Companies that fell victim to major security incidents lost information worth between $1 million and $50 million, but counting hidden expenses, enterprises ultimately spend between $40 million and $350 million. The number of large-scale breaches has gone up dramatically, to 16 in 2017, while in 2013 only nine were reported, following malicious and criminal attacks. But what if a business could work with the ethical hacker community to detect and resolve unknown security vulnerabilities?
To increase security in their infrastructures, a number of enterprises and government agencies worldwide have launched bug bounty programs, hoping that hacker-powered security will help reduce cyber risk by detecting vulnerabilities that could be easily exploited. The US Department of Homeland Security, the Singapore Ministry of Defense and the EU Commission are among the most prominent government agencies to adopt vulnerability disclose policies (VDPs).

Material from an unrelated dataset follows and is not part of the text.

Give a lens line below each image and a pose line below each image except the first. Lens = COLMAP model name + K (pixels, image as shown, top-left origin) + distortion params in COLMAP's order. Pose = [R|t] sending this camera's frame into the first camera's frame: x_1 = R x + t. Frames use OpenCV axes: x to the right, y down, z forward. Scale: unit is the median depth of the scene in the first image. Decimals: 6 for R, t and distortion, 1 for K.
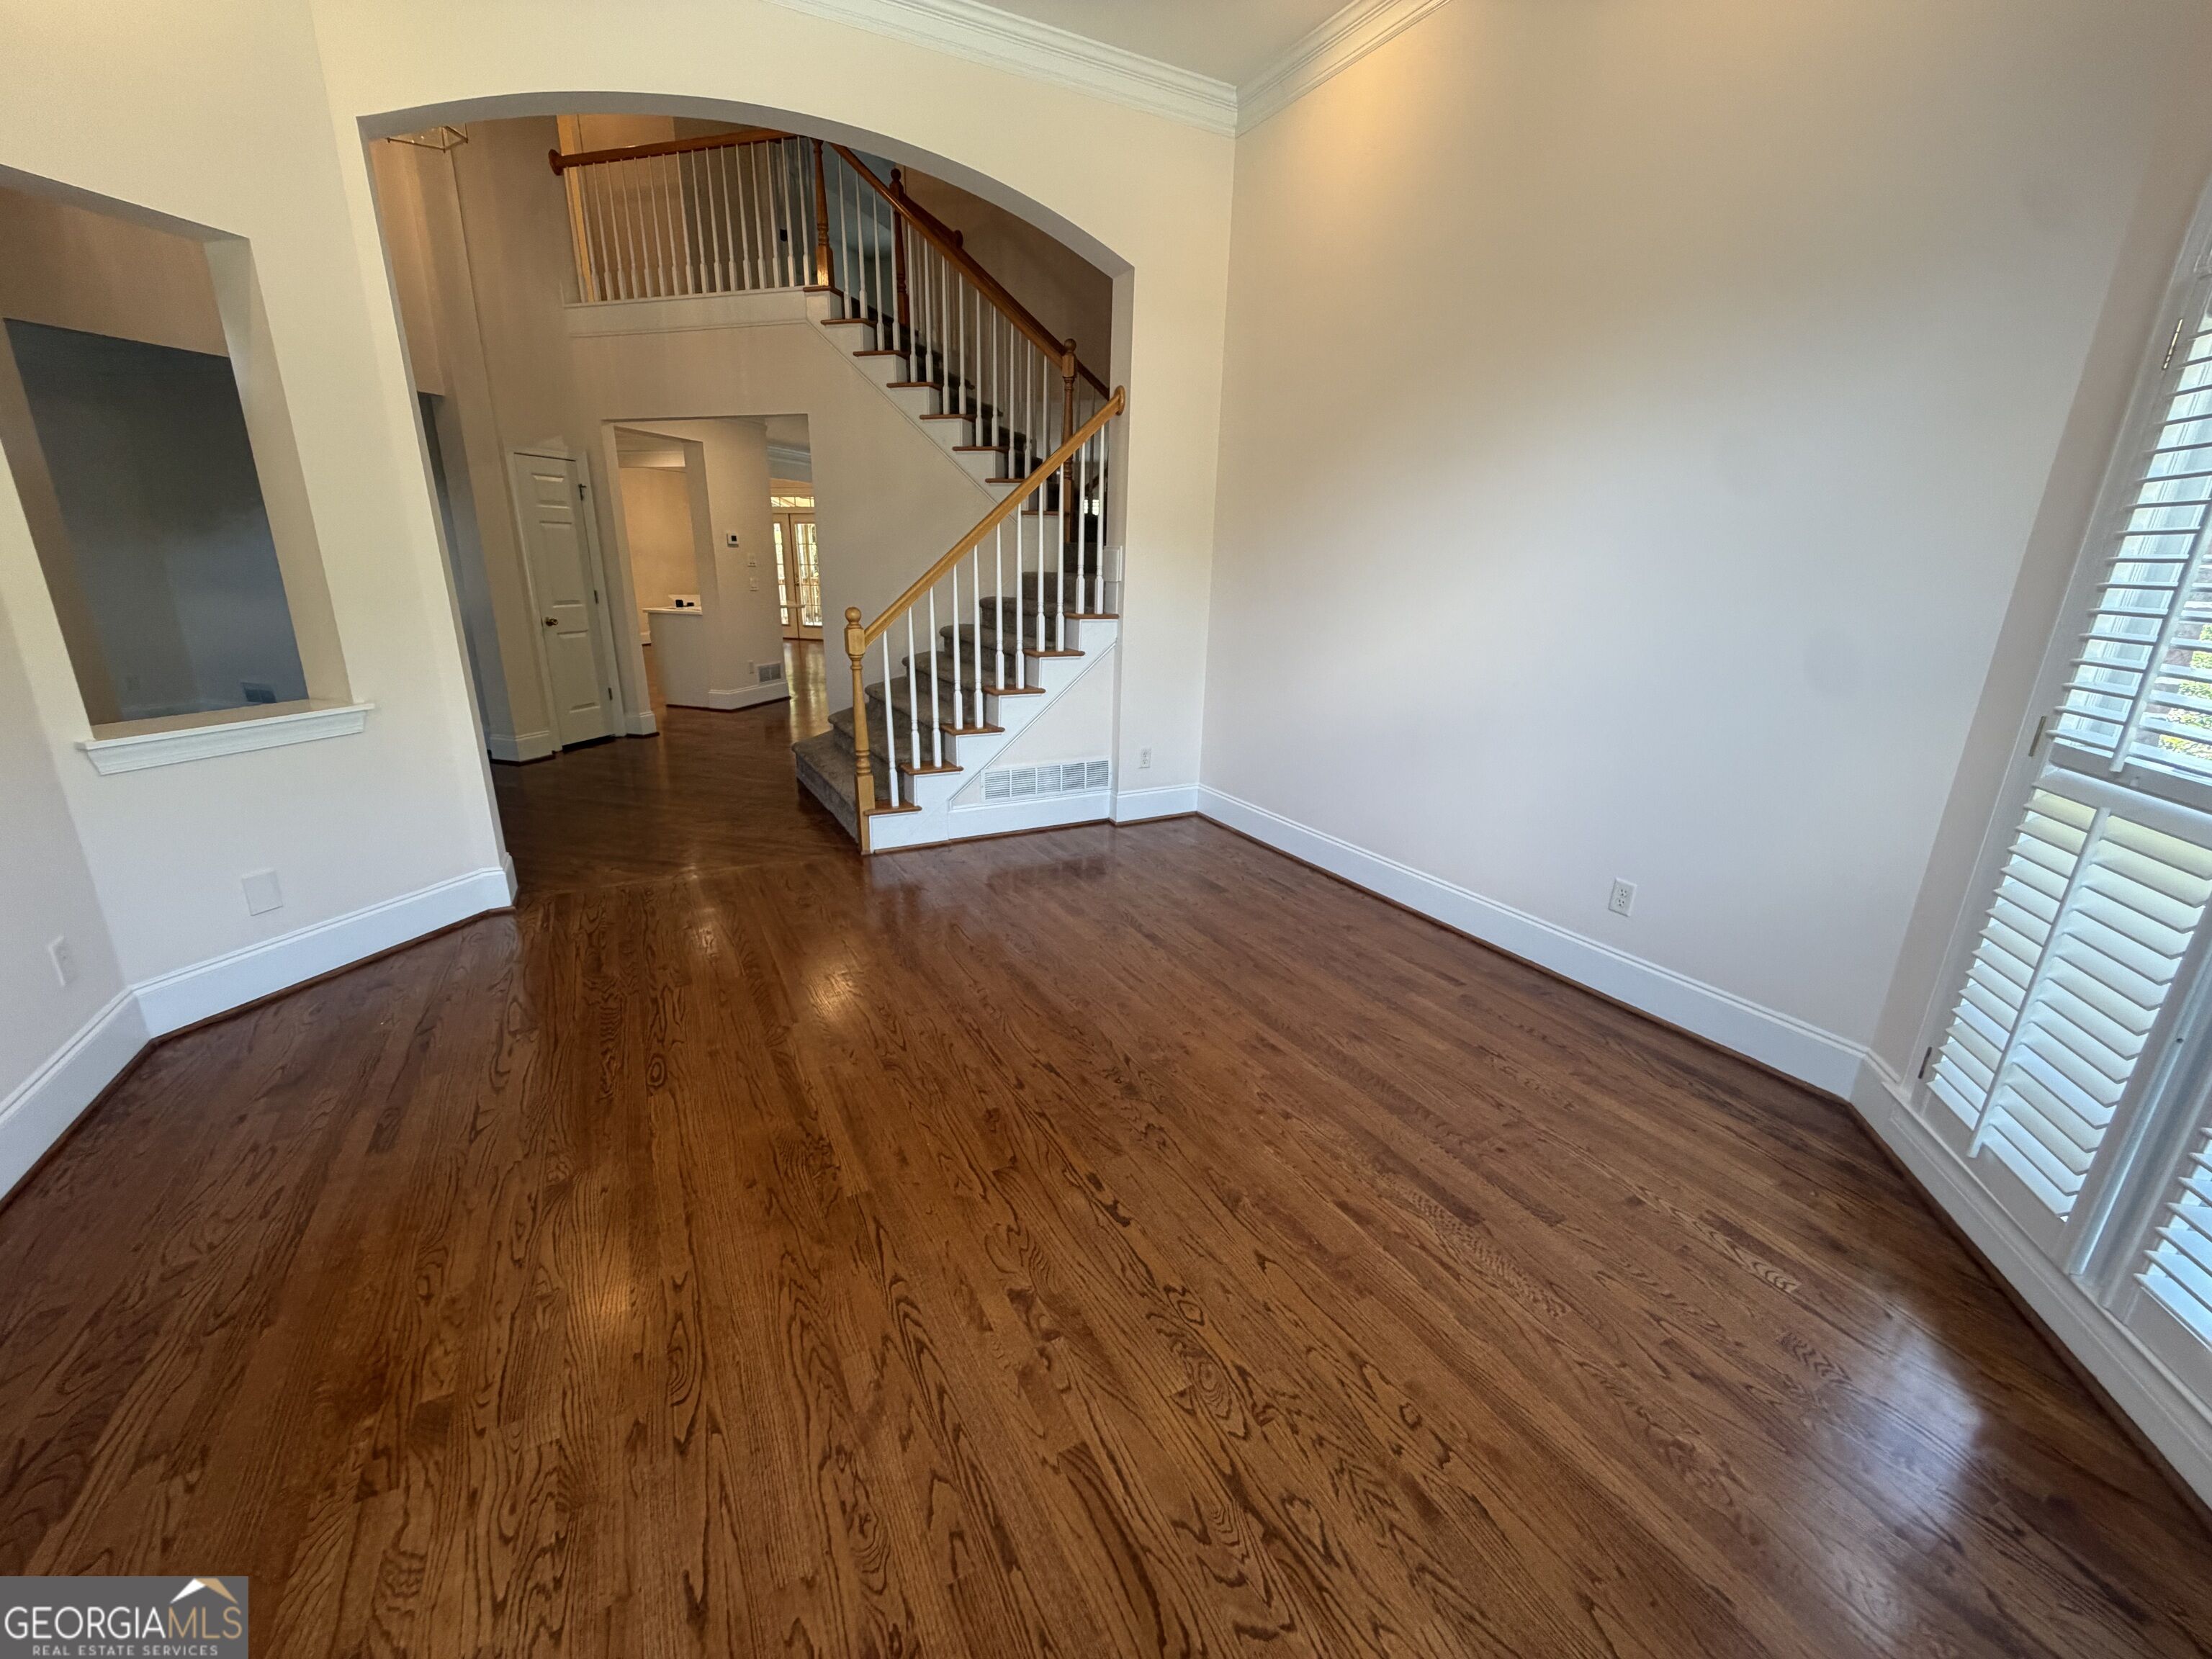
lens RADIAL K [[880.4, 0, 1100.7], [0, 880.4, 827.3], [0, 0, 1]] dist [0.000206, 0.000168]
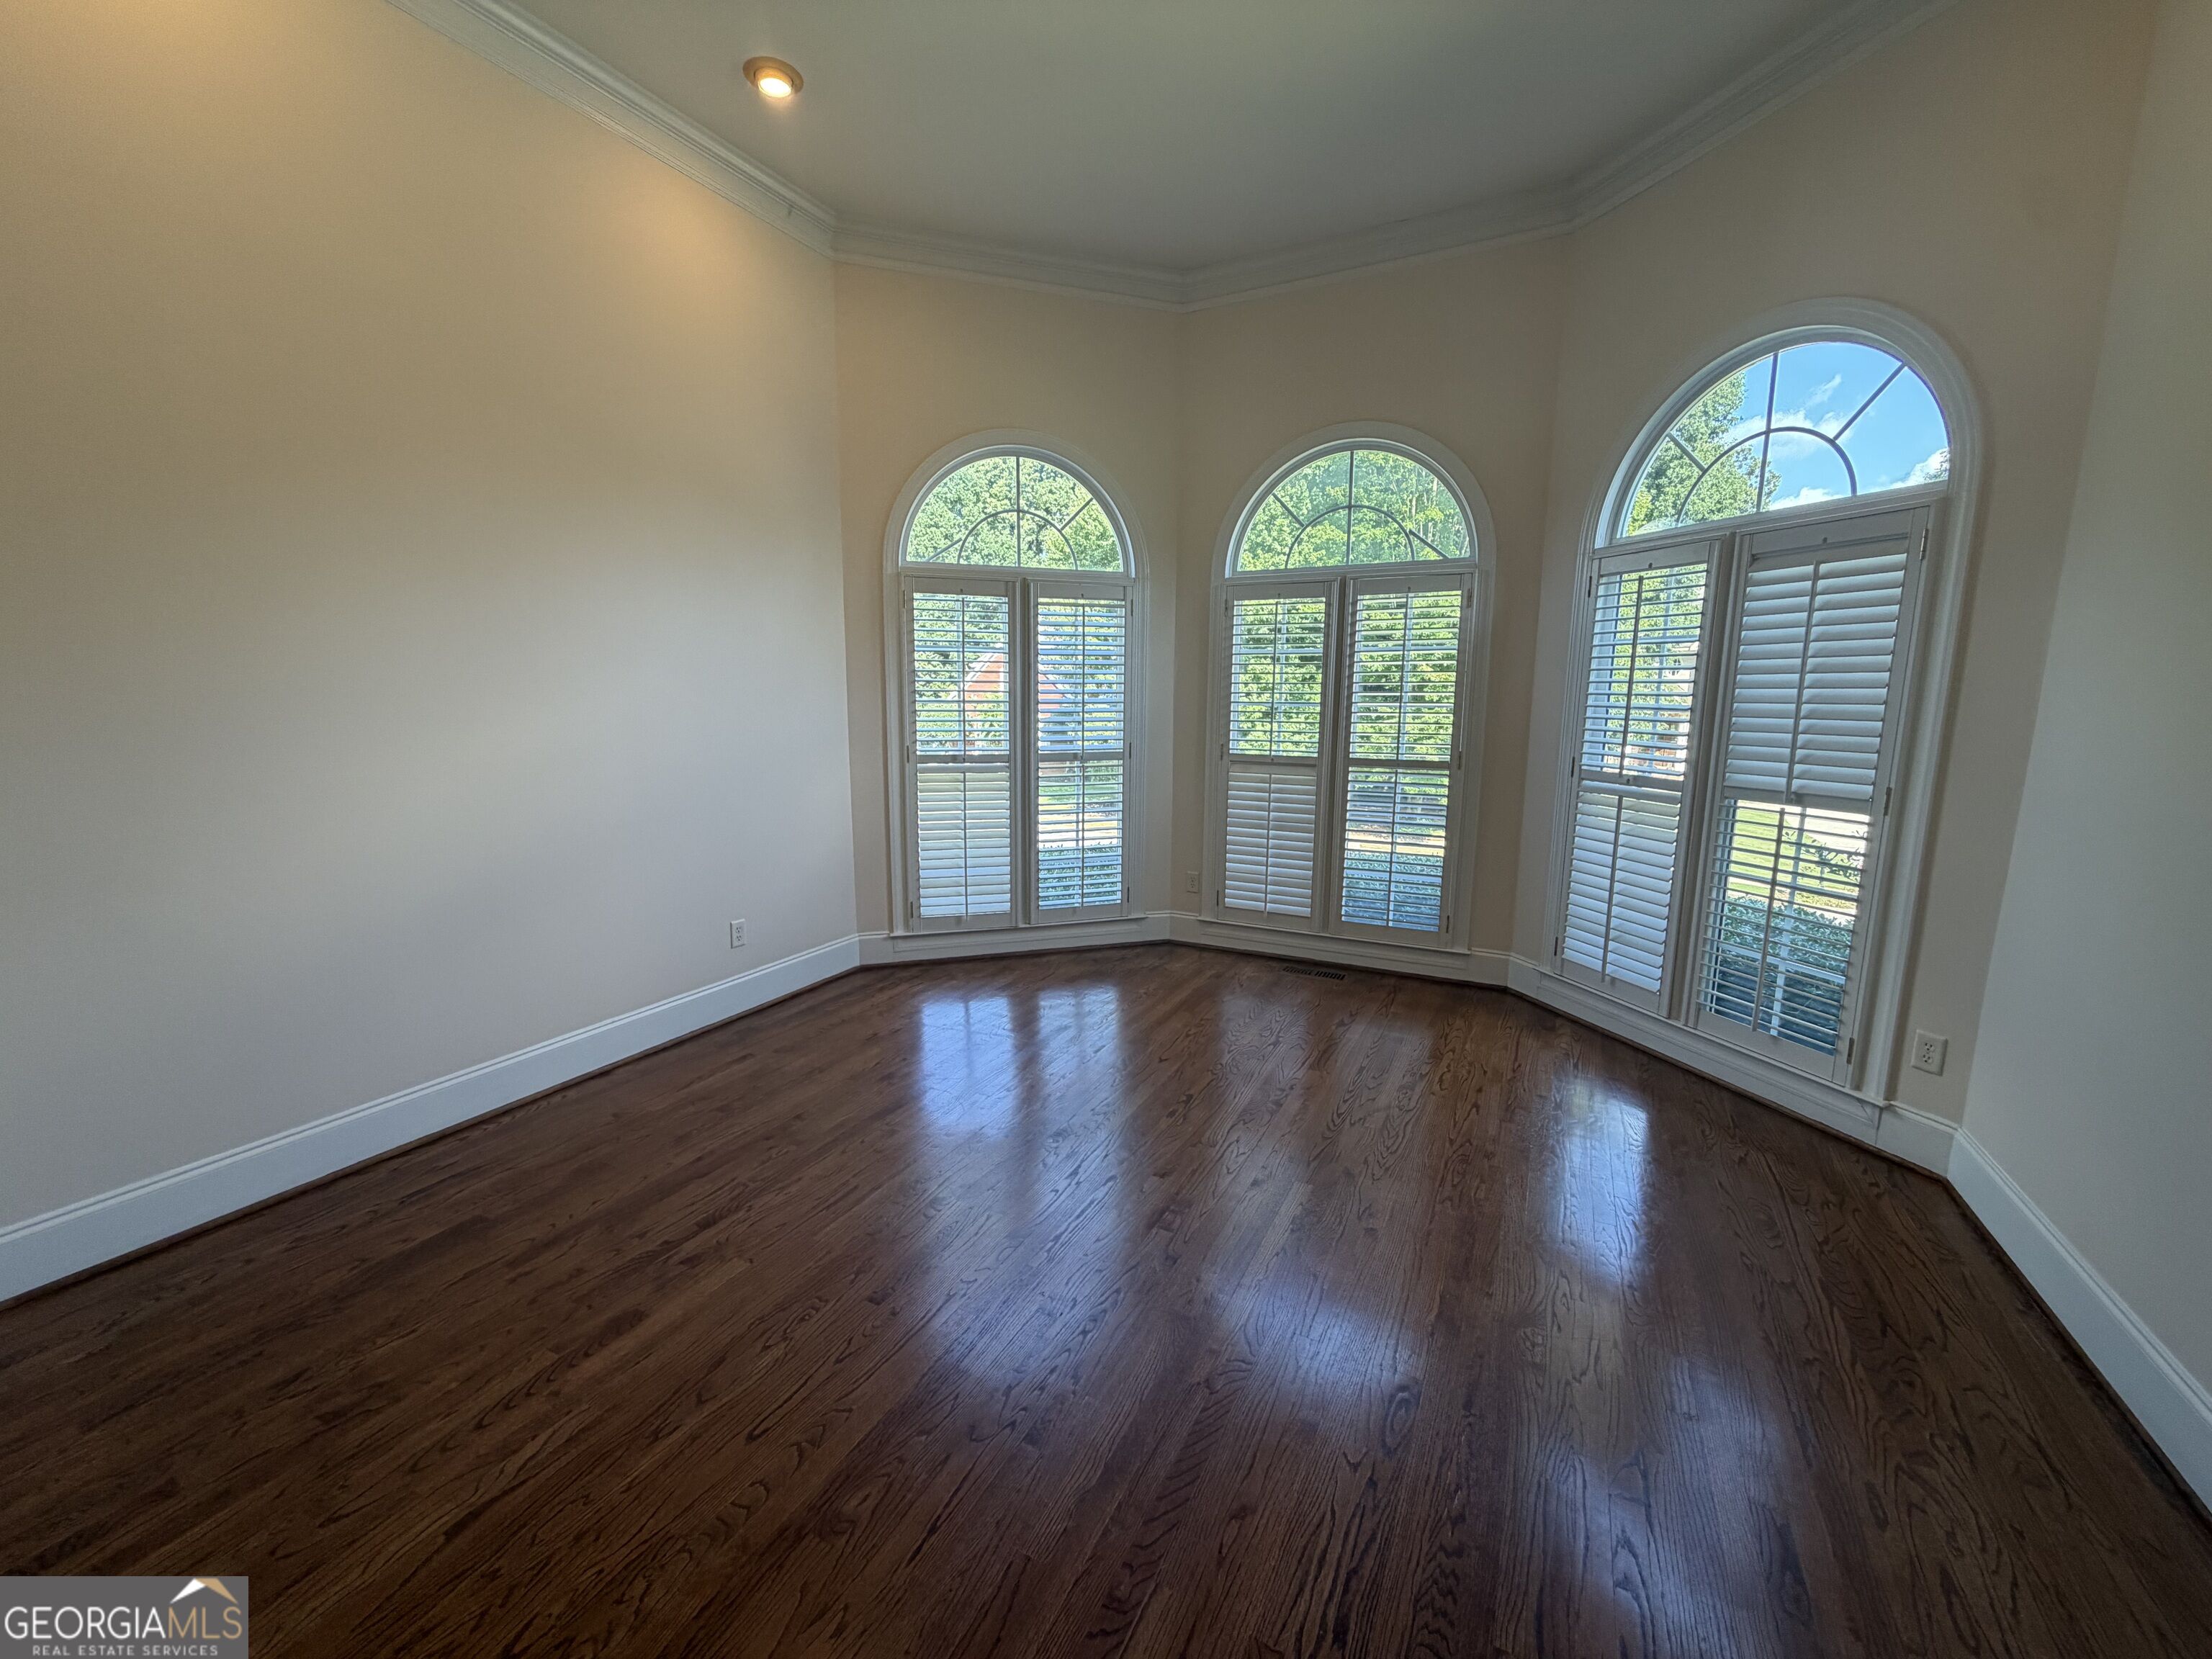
lens RADIAL K [[880.4, 0, 1100.7], [0, 880.4, 827.3], [0, 0, 1]] dist [0.000206, 0.000168]
pose [[-0.562405, -0.154246, 0.812348, -0.858154], [0.224637, 0.916994, 0.329637, -0.433746], [-0.795763, 0.367873, -0.481072, 1.339816]]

As reported by HackerOne’s 2018 Hacker-Powered Security Report, as many as 72,000 security bugs were fixed in 2018 and $31 million in bounties were paid to hackers from more than 100 countries. In the past year alone, 116 critical vulnerabilities brought hackers more than $10,000 each.
“The world is embracing the highly skilled and creative hacker community to help reduce cyber risk,” said Marten Mickos, CEO of HackerOne. “A model once reserved for the largest, tech-advanced companies in the world, is now being implemented by organizations of any size, industry and connected corner of the globe. Hacker-powered security is reaching critical mass, and everyone is benefitting from a more secure internet.”
The highest bounty payout for critical vulnerabilities is offered by government agencies, at $3,892, closely followed by technology companies ($3,635), telecom ($2,976), professional services ($2,719), transportation ($1,892), retail and ecommerce ($1,720), media and entertainment ($1,522), healthcare ($1,429), financial services and insurance ($1,118), consumer goods ($880) and, lastly, travel and hospitality ($668). Top bug bounty programs have increased payments by 33 percent.
VDPs have grown in popularity in the business world, with a 54 percent year-over-year increase, the report found, with companies including Goldman Sachs, Toyota and American Express looking into launching VDP programs in 2018. However, 93 percent of enterprises in Forbes’ top 2,000 lack a public-facing VDP.